→ **To-do item**: Please copy every line of the listing below word for word, leaving out the pictures.

[Information]

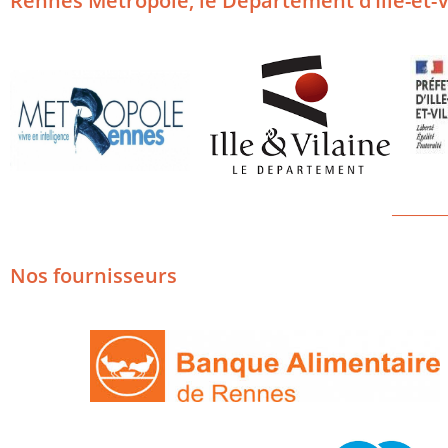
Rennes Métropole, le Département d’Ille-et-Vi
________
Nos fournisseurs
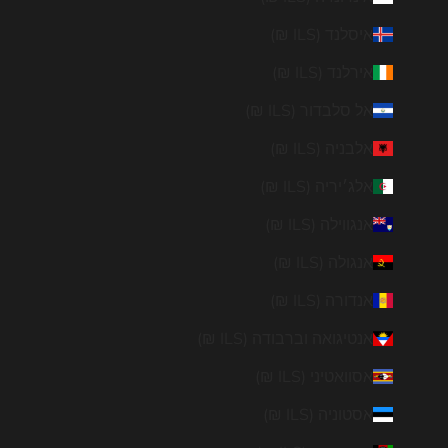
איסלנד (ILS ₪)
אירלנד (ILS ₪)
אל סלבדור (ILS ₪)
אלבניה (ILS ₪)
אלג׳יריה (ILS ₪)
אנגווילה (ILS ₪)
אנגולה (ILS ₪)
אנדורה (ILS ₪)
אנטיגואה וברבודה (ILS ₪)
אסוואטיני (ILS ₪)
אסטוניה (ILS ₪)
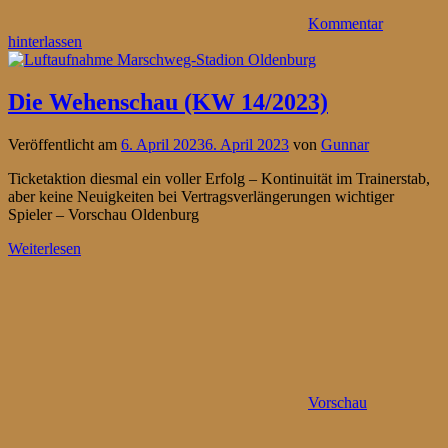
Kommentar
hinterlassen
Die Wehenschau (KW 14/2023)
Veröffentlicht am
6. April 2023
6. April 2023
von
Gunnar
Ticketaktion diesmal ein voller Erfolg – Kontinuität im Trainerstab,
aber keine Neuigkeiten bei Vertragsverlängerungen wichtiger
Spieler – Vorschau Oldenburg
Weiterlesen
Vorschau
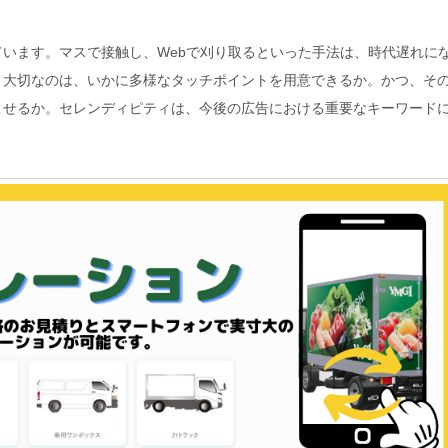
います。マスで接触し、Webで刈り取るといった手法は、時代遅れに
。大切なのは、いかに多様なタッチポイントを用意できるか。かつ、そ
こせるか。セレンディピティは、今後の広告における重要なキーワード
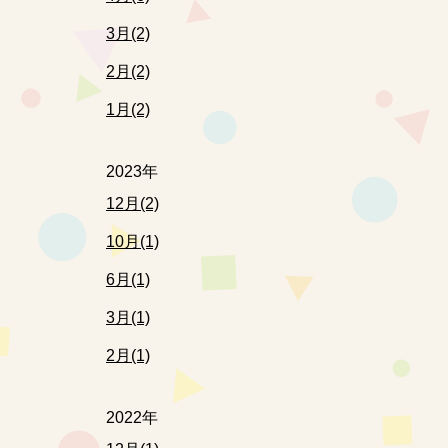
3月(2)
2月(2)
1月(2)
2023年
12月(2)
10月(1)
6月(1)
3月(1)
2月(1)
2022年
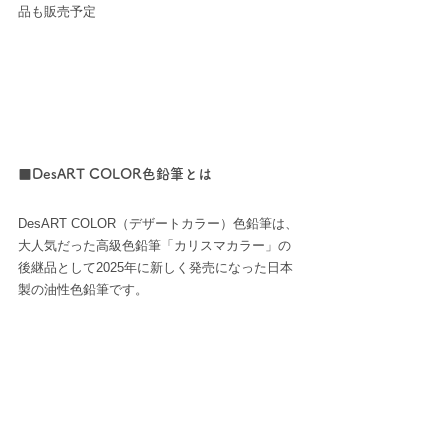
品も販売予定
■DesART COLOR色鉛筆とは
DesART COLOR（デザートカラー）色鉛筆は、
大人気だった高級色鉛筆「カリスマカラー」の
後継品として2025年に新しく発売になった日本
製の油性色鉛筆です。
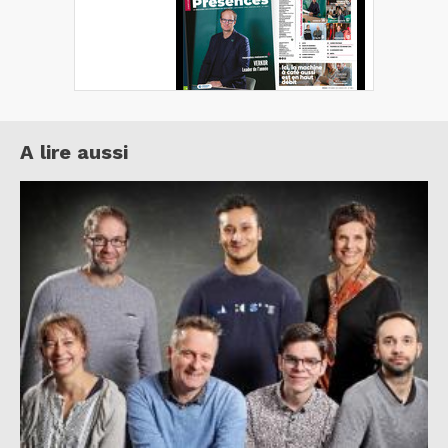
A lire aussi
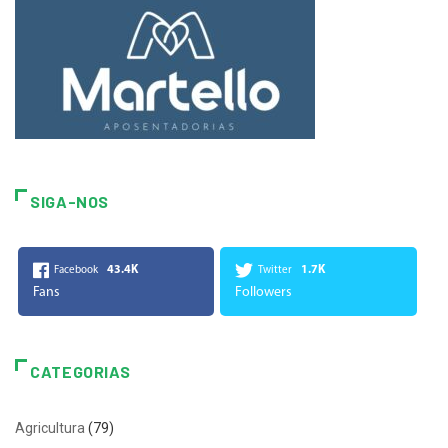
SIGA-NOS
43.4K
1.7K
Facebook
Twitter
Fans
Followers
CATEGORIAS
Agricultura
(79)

[/Information]

→ **Expected output**:
Rennes Métropole, le Département d’Ille-et-Vi
________
Nos fournisseurs
איסלנד (ILS ₪)
אירלנד (ILS ₪)
אל סלבדור (ILS ₪)
אלבניה (ILS ₪)
אלג׳יריה (ILS ₪)
אנגווילה (ILS ₪)
אנגולה (ILS ₪)
אנדורה (ILS ₪)
אנטיגואה וברבודה (ILS ₪)
אסוואטיני (ILS ₪)
אסטוניה (ILS ₪)
Kommentar
hinterlassen
Die Wehenschau (KW 14/2023)
Veröffentlicht am
6. April 2023
6. April 2023
von
Gunnar
Ticketaktion diesmal ein voller Erfolg – Kontinuität im Trainerstab,
aber keine Neuigkeiten bei Vertragsverlängerungen wichtiger
Spieler – Vorschau Oldenburg
Weiterlesen
Vorschau
います。マスで接触し、Webで刈り取るといった手法は、時代遅れに
。大切なのは、いかに多様なタッチポイントを用意できるか。かつ、そ
こせるか。セレンディピティは、今後の広告における重要なキーワード
3月(2)
2月(2)
1月(2)
2023年
12月(2)
10月(1)
6月(1)
3月(1)
2月(1)
2022年
品も販売予定
■DesART COLOR色鉛筆とは
DesART COLOR（デザートカラー）色鉛筆は、
大人気だった高級色鉛筆「カリスマカラー」の
後継品として2025年に新しく発売になった日本
製の油性色鉛筆です。
A lire aussi
SIGA-NOS
43.4K
1.7K
Facebook
Twitter
Fans
Followers
CATEGORIAS
Agricultura
(79)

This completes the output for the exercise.